Big Lessons in Small Town Medicine

While medical student Valerie Cagle's third-year clinical experience may be in a small town, the amount of work and experience is anything but. She not only sees patients daily at one of the busiest family medicine practices in rural New Roads, La., but she also spearheads the local school district's anti-obesity campaign to get children more physically fit.

Third-year medical student Valerie Cagle, right, looking over X-rays with Dr. Paul Rachal, helps provide needed medical care in rural New Roads, La., and leads an effort to combat childhood obesity. (Photo by Keith Brannon)

Cagle recently organized the district's “Fall Into Fitness” health fair that enlisted more than 37 community partners to set up information booths, screening areas and activities for children throughout Point Coupee Parish, an area about 100 miles northeast of New Orleans. The Dec. 4 event attracted more than 300 people in a parish with a population of around 5,000.

“It turned out to be bigger than I anticipated,” says Cagle, who is part of the Tulane Rural Immersion Program (TRIP), an initiative that sends students to rural communities for their entire third year at the Tulane University School of Medicine.

Students in the Tulane Family Medicine Group participated in the health fair, running a “Teddy Bear Clinic” to teach kids about health checkups using their stuffed animals as patients. The event featured mobile health units and promoted the availability of health services in the parish.

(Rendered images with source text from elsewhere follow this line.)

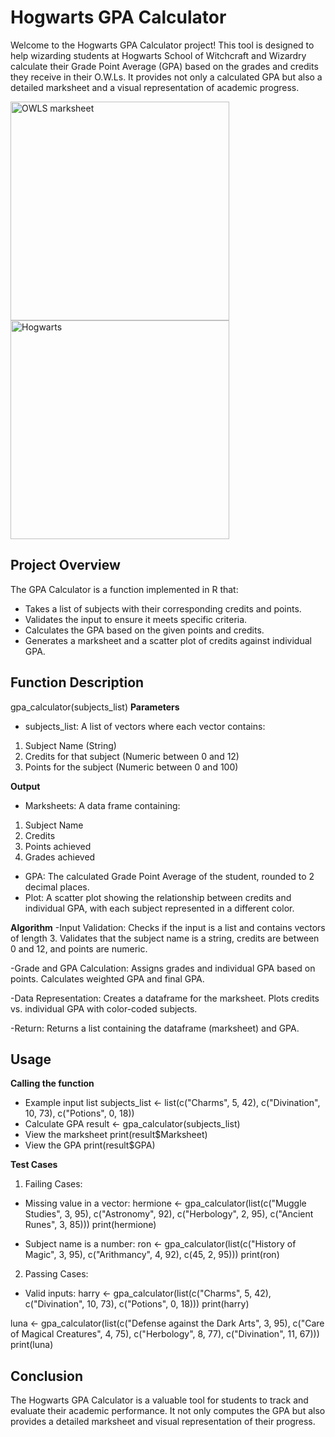 # Hogwarts GPA Calculator
Welcome to the Hogwarts GPA Calculator project! This tool is designed to help wizarding students at Hogwarts School of Witchcraft and Wizardry calculate their Grade Point Average (GPA) based on the grades and credits they receive in their O.W.Ls. It provides not only a calculated GPA but also a detailed marksheet and a visual representation of academic progress.

<img src="https://github.com/user-attachments/assets/22c83159-57dc-41e4-9005-65a655081ed9" alt="OWLS marksheet" width="350"/>
<img src="https://github.com/user-attachments/assets/f7bfe3e4-07c2-4255-87ac-4c8dfb8e5243" alt="Hogwarts" width="350"/>

## Project Overview
The GPA Calculator is a function implemented in R that:
- Takes a list of subjects with their corresponding credits and points.
- Validates the input to ensure it meets specific criteria.
- Calculates the GPA based on the given points and credits.
- Generates a marksheet and a scatter plot of credits against individual GPA.

## Function Description
gpa_calculator(subjects_list)
**Parameters**
- subjects_list: A list of vectors where each vector contains:
1. Subject Name (String)
2. Credits for that subject (Numeric between 0 and 12)
3. Points for the subject (Numeric between 0 and 100)
   
**Output**
- Marksheets: A data frame containing:
1. Subject Name
2. Credits
3. Points achieved
4. Grades achieved
- GPA: The calculated Grade Point Average of the student, rounded to 2 decimal places.
- Plot: A scatter plot showing the relationship between credits and individual GPA, with each subject represented in a different color.

**Algorithm**
-Input Validation:
Checks if the input is a list and contains vectors of length 3.
Validates that the subject name is a string, credits are between 0 and 12, and points are numeric.

-Grade and GPA Calculation:
Assigns grades and individual GPA based on points.
Calculates weighted GPA and final GPA.

-Data Representation:
Creates a dataframe for the marksheet.
Plots credits vs. individual GPA with color-coded subjects.

-Return:
Returns a list containing the dataframe (marksheet) and GPA.

## Usage
**Calling the function**
- Example input list
subjects_list <- list(c("Charms", 5, 42), c("Divination", 10, 73), c("Potions", 0, 18))
- Calculate GPA
result <- gpa_calculator(subjects_list)
- View the marksheet
print(result$Marksheet)
- View the GPA
print(result$GPA)

**Test Cases**
1. Failing Cases:
- Missing value in a vector:
hermione <- gpa_calculator(list(c("Muggle Studies", 3, 95), c("Astronomy", 92), c("Herbology", 2, 95), c("Ancient Runes", 3, 85)))
print(hermione)

- Subject name is a number:
ron <- gpa_calculator(list(c("History of Magic", 3, 95), c("Arithmancy", 4, 92), c(45, 2, 95)))
print(ron)

2. Passing Cases:
- Valid inputs:
harry <- gpa_calculator(list(c("Charms", 5, 42), c("Divination", 10, 73), c("Potions", 0, 18)))
print(harry)

luna <- gpa_calculator(list(c("Defense against the Dark Arts", 3, 95), c("Care of Magical Creatures", 4, 75), c("Herbology", 8, 77), c("Divination", 11, 67)))
print(luna)

## Conclusion
The Hogwarts GPA Calculator is a valuable tool for students to track and evaluate their academic performance. It not only computes the GPA but also provides a detailed marksheet and visual representation of their progress.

Students in the Tulane Family Medicine Group run a “Teddy Bear Clinic” to teach kids about health checkups using their stuffed animals as patients. (Photo by Dr. Richard Streiffer)

Cagle is one of the first students to participate in the TRIP program, which began this year. She moved with her husband and four children to New Roads this past summer to work with Dr. Paul Rachal.

Since Point Coupee Parish lacks specialists, the family practice physician sees a very high volume of patients of all ages — men, women and children — for a variety of health problems.

For Cagle, the experience is invaluable and could lead to a calling in rural medicine.

“In Point Coupee parish, they don't have a single pediatrician so it's conceivable that a student like me could eventually graduate and become a pediatrician and return to the community where I trained,” she said.